What you have to do: Repeat the data in full. Drop every picture.

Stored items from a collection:
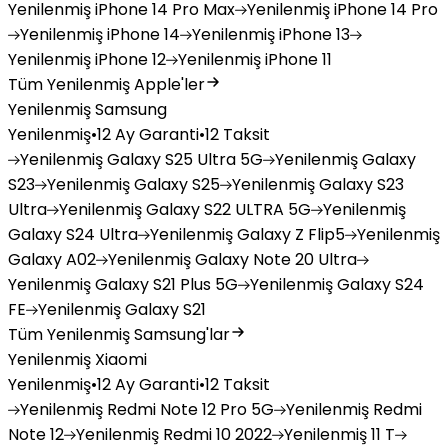
Yenilenmiş
iPhone 14 Pro Max
Yenilenmiş
iPhone 14 Pro
Yenilenmiş
iPhone 14
Yenilenmiş
iPhone 13
Yenilenmiş
iPhone 12
Yenilenmiş
iPhone 11
Tüm Yenilenmiş Apple'ler
Yenilenmiş Samsung
Yenilenmiş
•
12 Ay Garanti
•
12 Taksit
Yenilenmiş
Galaxy S25 Ultra 5G
Yenilenmiş
Galaxy
S23
Yenilenmiş
Galaxy S25
Yenilenmiş
Galaxy S23
Ultra
Yenilenmiş
Galaxy S22 ULTRA 5G
Yenilenmiş
Galaxy S24 Ultra
Yenilenmiş
Galaxy Z Flip5
Yenilenmiş
Galaxy A02
Yenilenmiş
Galaxy Note 20 Ultra
Yenilenmiş
Galaxy S21 Plus 5G
Yenilenmiş
Galaxy S24
FE
Yenilenmiş
Galaxy S21
Tüm Yenilenmiş Samsung'lar
Yenilenmiş Xiaomi
Yenilenmiş
•
12 Ay Garanti
•
12 Taksit
Yenilenmiş
Redmi Note 12 Pro 5G
Yenilenmiş
Redmi
Note 12
Yenilenmiş
Redmi 10 2022
Yenilenmiş
11 T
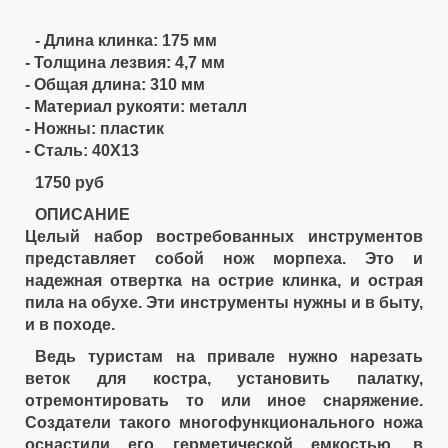
- Длина клинка: 175 мм
- Толщина лезвия: 4,7 мм
- Общая длина: 310 мм
- Материал рукояти: металл
- Ножны: пластик
- Сталь: 40Х13
1750 руб
ОПИСАНИЕ
Целый набор востребованных инструментов
представляет собой нож морпеха. Это и
надежная отвертка на острие клинка, и острая
пила на обухе. Эти инструменты нужны и в быту,
и в походе.
Ведь туристам на привале нужно нарезать
веток для костра, установить палатку,
отремонтировать то или иное снаряжение.
Создатели такого многофункционального ножа
оснастили его герметической емкостью, в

Exercise solution:
Yenilenmiş
iPhone 14 Pro Max
Yenilenmiş
iPhone 14 Pro
Yenilenmiş
iPhone 14
Yenilenmiş
iPhone 13
Yenilenmiş
iPhone 12
Yenilenmiş
iPhone 11
Tüm Yenilenmiş Apple'ler
Yenilenmiş Samsung
Yenilenmiş
•
12 Ay Garanti
•
12 Taksit
Yenilenmiş
Galaxy S25 Ultra 5G
Yenilenmiş
Galaxy
S23
Yenilenmiş
Galaxy S25
Yenilenmiş
Galaxy S23
Ultra
Yenilenmiş
Galaxy S22 ULTRA 5G
Yenilenmiş
Galaxy S24 Ultra
Yenilenmiş
Galaxy Z Flip5
Yenilenmiş
Galaxy A02
Yenilenmiş
Galaxy Note 20 Ultra
Yenilenmiş
Galaxy S21 Plus 5G
Yenilenmiş
Galaxy S24
FE
Yenilenmiş
Galaxy S21
Tüm Yenilenmiş Samsung'lar
Yenilenmiş Xiaomi
Yenilenmiş
•
12 Ay Garanti
•
12 Taksit
Yenilenmiş
Redmi Note 12 Pro 5G
Yenilenmiş
Redmi
Note 12
Yenilenmiş
Redmi 10 2022
Yenilenmiş
11 T
- Длина клинка: 175 мм
- Толщина лезвия: 4,7 мм
- Общая длина: 310 мм
- Материал рукояти: металл
- Ножны: пластик
- Сталь: 40Х13
1750 руб
ОПИСАНИЕ
Целый набор востребованных инструментов
представляет собой нож морпеха. Это и
надежная отвертка на острие клинка, и острая
пила на обухе. Эти инструменты нужны и в быту,
и в походе.
Ведь туристам на привале нужно нарезать
веток для костра, установить палатку,
отремонтировать то или иное снаряжение.
Создатели такого многофункционального ножа
оснастили его герметической емкостью, в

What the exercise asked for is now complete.